For many brands, performance marketing can become a crutch, he warns Manu Orssaud, CMO of language app Duolingoon this week’s episode of AdExchanger Talks.

Direct response is easy to measure, which makes it very attractive. But the more advertisers invest in DR, the more they invest in DR, often at the expense of their brand marketing efforts.

“There’s a trap that a lot of our competitors and other brands have fallen into, which is using performance as a lever to scale very quickly before they’ve got a good product-market fit,” says Orssaud.

In order to attract funding, app-based businesses are under enormous pressure to show rapid user growth. Ultimately, they will “hook into” measurability, he says.

And once performance marketing becomes a major driver of growth, “it’s really hard to get rid of it,” says Orssaud. Duolingo limits the number of users it acquires through paid media channels.

“We believe this is the right way to grow,” says Orssaud. “We have a very strong product and a very strong brand.”

But a strong brand doesn’t happen by accident or chance. Duolingo spends a lot of time and money on brand marketing, and it pays off. Even people who don’t use the app probably know its cute, unhinged mascot, the multilingual green owl Duo.

Duolingo has built a strong community around Duo, which (half-jokingly) threatens users on social media when they post that they haven’t finished their lessons, and also stars in hilariously demented TikTok videos like this one in which Duo sings a gibberish version of “Cotton Eye Joe.”
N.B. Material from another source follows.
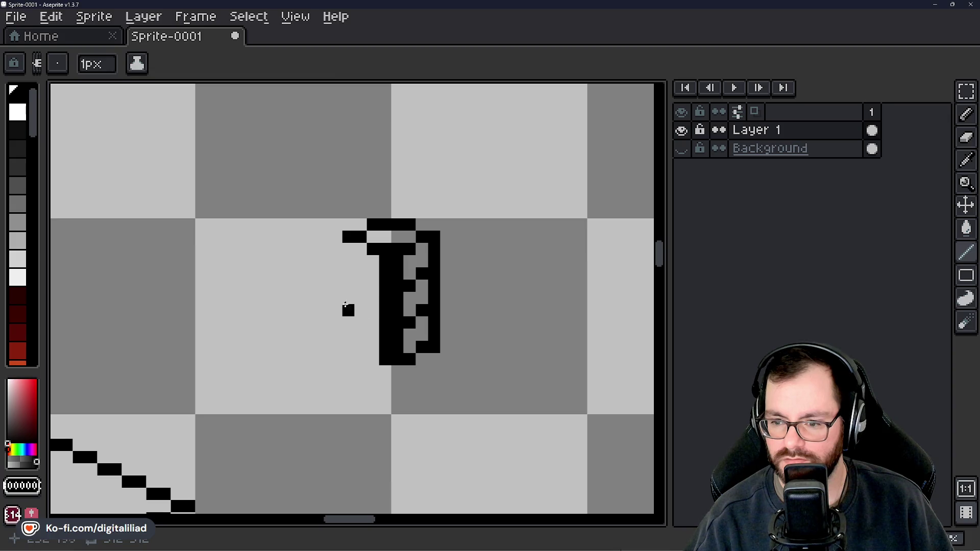
scroll(348, 276, "up", 1)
“We want to continue to make content that’s fun, entertaining and gives people three seconds of something special that’s memorable,” says Orssaud. “[That’s] what marketing should be trying to do.”

Also in this episode: Inside Duolingo’s love for “brain rot” content, using “stripes” to increase retention, that Farting Duo Super Bowl ad from last year (just watch it!), measuring word of mouth marketing and learning Japanese.